## Work order
Continue the passage about OAuth 2.0's implicit and authorization code flows from its last sentence.

[[ Document passage open ]]

Talking of OAuth 2.0 and not stackexchange API's specifically, there is an element of risk in the implicit flow, also called the implicit grant flow. This is because the authorization server sends the access token to your user agent/web browser.
To minimize any damage that could result from this, the access tokens were made short lived. Also, an access token, in this scenario, can be used only for the scopes that the user provided authorization for. This type of flow is mainly used for simpler web apps, that do not have a server to support them. The rather irritating apps that you see on Facebook could be an example, every other developer can use this implicit flow without having to worry about arranging for a server.
The explicit flow, called the Authorization code flow is far more secure. This involves the user agent receiving an authorization code from the server. This code can only be used by the app that registered - the server that you would maintain at the back end, with valid credentials.

[[ Document passage closed ]]
[[ Given information open ]]

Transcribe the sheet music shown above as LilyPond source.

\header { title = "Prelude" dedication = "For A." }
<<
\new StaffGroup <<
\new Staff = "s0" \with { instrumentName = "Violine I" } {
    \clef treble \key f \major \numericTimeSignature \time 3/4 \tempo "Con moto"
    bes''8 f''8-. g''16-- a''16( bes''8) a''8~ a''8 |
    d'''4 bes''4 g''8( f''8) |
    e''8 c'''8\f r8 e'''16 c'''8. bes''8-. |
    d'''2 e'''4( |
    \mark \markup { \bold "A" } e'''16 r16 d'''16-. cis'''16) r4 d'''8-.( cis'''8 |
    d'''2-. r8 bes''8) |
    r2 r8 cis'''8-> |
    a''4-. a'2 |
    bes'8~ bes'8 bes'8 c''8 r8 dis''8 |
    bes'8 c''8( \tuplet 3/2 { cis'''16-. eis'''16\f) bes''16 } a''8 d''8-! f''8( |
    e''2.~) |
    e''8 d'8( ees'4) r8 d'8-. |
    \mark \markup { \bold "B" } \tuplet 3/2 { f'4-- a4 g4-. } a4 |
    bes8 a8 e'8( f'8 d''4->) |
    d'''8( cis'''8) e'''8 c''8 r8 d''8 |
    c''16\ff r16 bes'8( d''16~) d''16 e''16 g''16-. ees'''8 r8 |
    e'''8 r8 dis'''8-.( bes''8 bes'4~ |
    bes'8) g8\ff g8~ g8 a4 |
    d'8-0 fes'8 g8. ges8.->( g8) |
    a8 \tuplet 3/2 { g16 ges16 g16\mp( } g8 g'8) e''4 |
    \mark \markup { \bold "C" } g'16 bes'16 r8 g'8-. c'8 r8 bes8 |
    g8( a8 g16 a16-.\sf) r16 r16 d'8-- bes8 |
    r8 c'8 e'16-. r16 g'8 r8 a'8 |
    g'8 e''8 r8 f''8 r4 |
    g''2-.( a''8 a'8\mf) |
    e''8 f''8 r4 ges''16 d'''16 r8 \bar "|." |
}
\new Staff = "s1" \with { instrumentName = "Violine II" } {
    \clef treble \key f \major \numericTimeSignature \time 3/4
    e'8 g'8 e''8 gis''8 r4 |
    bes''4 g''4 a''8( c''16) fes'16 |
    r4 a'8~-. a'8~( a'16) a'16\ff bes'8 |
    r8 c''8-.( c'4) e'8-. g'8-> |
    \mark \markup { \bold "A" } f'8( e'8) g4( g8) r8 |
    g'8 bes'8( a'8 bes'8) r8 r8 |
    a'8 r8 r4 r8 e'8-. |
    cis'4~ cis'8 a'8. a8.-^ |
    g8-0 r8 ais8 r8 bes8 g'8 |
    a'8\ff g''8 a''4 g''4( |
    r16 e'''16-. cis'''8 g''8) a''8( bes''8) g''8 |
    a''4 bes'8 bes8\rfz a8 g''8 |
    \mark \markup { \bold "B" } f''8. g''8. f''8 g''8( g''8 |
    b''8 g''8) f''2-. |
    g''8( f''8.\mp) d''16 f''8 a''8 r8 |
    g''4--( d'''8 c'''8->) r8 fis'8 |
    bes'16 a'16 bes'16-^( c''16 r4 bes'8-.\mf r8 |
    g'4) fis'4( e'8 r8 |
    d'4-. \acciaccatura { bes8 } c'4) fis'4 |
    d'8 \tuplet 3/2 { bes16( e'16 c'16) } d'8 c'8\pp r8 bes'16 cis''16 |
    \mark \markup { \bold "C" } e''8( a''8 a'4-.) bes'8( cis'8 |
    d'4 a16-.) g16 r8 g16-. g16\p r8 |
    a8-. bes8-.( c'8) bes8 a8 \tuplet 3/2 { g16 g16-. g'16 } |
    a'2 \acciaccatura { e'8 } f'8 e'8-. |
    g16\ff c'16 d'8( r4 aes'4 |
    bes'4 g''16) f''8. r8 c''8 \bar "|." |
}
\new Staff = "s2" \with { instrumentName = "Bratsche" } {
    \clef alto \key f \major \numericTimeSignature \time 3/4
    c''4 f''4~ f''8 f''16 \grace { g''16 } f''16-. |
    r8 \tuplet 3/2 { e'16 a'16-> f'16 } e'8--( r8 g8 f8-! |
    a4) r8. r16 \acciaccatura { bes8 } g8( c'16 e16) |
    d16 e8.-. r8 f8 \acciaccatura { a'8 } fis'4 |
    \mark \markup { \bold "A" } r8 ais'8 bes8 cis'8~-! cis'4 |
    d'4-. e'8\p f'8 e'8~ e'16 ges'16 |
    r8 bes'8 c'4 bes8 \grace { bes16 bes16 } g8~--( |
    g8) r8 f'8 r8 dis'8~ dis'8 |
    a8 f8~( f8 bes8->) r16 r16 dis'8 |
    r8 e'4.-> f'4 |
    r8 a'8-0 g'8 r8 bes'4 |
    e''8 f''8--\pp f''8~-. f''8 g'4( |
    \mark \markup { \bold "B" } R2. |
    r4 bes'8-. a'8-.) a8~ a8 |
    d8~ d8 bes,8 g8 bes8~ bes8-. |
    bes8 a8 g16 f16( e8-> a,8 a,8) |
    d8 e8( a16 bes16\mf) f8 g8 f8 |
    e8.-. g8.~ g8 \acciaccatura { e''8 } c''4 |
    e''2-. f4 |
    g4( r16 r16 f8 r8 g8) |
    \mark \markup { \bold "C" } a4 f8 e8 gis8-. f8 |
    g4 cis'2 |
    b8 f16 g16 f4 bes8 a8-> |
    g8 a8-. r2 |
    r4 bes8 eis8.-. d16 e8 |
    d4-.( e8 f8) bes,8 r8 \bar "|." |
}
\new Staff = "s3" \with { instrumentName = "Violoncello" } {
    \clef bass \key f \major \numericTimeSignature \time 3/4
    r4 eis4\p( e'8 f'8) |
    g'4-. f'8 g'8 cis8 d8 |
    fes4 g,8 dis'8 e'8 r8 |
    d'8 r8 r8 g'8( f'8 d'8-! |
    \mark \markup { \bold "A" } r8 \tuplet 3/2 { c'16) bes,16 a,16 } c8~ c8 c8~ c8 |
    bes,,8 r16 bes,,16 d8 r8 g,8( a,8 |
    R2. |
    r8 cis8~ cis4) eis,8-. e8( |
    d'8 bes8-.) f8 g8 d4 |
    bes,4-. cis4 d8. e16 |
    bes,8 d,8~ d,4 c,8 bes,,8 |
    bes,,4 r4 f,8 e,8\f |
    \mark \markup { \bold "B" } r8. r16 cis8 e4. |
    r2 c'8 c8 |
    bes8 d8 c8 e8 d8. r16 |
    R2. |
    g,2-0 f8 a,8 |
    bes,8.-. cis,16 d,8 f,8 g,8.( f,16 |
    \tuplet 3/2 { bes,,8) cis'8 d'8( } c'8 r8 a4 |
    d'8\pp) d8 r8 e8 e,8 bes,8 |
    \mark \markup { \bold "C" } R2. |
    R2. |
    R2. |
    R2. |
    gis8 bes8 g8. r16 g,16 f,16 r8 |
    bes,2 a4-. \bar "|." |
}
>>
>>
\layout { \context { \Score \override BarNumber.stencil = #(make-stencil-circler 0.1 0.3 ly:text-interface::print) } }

[[ Given information closed ]]

## Exercise result
An example :-
Let's assume there is some Google app that uses Facebook graph APIs. You can open the google app website and authorize
i) Either the browser receives token, the webpage made by the google app ensures that it hits the APIs, fetches the data and returns it to the server.
ii) OR, the browser gets a token and the webpage returns it to the google server. This ensures that only Google can hit the Facebook API (a sense of relief for a big company). Also, there is a central server that manages all requests and can easily generate any sort of metrics for monitoring requests/numbers/patterns.
One more major use of this explicit flow is offline access. In the above scenario, your app server can fetch a Refresh token and can call the REST APIs even when you are not logged in.
If you do have a server side app, I personally would recommend using the authorization code flow /explicit flow.